JOB ITEM:
Take the lines from the beginning of the data below through the line holding "Θα σας δοθεί" and return exactly those.

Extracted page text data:
[Start of section]

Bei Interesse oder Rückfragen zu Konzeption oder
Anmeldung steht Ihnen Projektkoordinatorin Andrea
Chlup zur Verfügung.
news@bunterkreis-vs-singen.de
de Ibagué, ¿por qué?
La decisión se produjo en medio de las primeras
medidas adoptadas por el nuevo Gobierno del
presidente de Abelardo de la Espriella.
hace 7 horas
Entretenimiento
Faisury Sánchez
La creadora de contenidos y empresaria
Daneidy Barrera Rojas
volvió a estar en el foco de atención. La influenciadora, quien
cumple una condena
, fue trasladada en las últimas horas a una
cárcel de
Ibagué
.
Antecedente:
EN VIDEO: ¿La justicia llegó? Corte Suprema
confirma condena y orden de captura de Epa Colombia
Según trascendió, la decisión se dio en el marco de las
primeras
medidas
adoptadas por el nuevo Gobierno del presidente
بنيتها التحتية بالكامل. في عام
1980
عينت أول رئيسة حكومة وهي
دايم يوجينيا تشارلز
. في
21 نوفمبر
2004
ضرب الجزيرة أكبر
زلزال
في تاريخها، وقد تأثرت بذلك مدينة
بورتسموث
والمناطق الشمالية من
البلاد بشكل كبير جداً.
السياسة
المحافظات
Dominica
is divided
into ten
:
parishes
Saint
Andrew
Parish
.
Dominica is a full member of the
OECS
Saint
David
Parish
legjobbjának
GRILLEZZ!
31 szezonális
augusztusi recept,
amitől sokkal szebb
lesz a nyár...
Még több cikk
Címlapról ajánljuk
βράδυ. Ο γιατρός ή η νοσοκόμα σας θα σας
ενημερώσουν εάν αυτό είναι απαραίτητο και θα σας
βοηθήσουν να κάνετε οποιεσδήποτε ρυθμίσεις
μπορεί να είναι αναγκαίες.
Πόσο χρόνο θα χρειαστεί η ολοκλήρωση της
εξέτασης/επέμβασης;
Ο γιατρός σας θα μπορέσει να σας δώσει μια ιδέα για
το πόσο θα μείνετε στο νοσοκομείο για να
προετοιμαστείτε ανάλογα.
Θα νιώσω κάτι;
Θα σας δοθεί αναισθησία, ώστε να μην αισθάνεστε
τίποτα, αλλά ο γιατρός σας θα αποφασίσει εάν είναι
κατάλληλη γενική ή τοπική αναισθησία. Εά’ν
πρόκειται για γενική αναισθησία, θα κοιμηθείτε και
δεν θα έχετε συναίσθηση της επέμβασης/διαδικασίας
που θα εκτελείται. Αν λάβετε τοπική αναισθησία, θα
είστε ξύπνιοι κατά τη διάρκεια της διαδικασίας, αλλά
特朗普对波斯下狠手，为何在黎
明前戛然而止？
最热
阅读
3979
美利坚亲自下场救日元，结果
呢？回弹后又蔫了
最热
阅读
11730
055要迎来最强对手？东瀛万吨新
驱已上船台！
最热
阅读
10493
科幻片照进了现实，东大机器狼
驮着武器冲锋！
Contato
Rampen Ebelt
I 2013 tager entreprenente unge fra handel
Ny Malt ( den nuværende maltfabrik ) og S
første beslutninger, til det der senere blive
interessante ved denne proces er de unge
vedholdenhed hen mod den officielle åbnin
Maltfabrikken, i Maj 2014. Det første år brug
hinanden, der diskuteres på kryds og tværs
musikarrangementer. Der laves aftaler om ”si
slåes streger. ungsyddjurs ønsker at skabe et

[End of section]

OUTPUT OF THE TASK:
Bei Interesse oder Rückfragen zu Konzeption oder
Anmeldung steht Ihnen Projektkoordinatorin Andrea
Chlup zur Verfügung.
news@bunterkreis-vs-singen.de
de Ibagué, ¿por qué?
La decisión se produjo en medio de las primeras
medidas adoptadas por el nuevo Gobierno del
presidente de Abelardo de la Espriella.
hace 7 horas
Entretenimiento
Faisury Sánchez
La creadora de contenidos y empresaria
Daneidy Barrera Rojas
volvió a estar en el foco de atención. La influenciadora, quien
cumple una condena
, fue trasladada en las últimas horas a una
cárcel de
Ibagué
.
Antecedente:
EN VIDEO: ¿La justicia llegó? Corte Suprema
confirma condena y orden de captura de Epa Colombia
Según trascendió, la decisión se dio en el marco de las
primeras
medidas
adoptadas por el nuevo Gobierno del presidente
بنيتها التحتية بالكامل. في عام
1980
عينت أول رئيسة حكومة وهي
دايم يوجينيا تشارلز
. في
21 نوفمبر
2004
ضرب الجزيرة أكبر
زلزال
في تاريخها، وقد تأثرت بذلك مدينة
بورتسموث
والمناطق الشمالية من
البلاد بشكل كبير جداً.
السياسة
المحافظات
Dominica
is divided
into ten
:
parishes
Saint
Andrew
Parish
.
Dominica is a full member of the
OECS
Saint
David
Parish
legjobbjának
GRILLEZZ!
31 szezonális
augusztusi recept,
amitől sokkal szebb
lesz a nyár...
Még több cikk
Címlapról ajánljuk
βράδυ. Ο γιατρός ή η νοσοκόμα σας θα σας
ενημερώσουν εάν αυτό είναι απαραίτητο και θα σας
βοηθήσουν να κάνετε οποιεσδήποτε ρυθμίσεις
μπορεί να είναι αναγκαίες.
Πόσο χρόνο θα χρειαστεί η ολοκλήρωση της
εξέτασης/επέμβασης;
Ο γιατρός σας θα μπορέσει να σας δώσει μια ιδέα για
το πόσο θα μείνετε στο νοσοκομείο για να
προετοιμαστείτε ανάλογα.
Θα νιώσω κάτι;
Θα σας δοθεί αναισθησία, ώστε να μην αισθάνεστε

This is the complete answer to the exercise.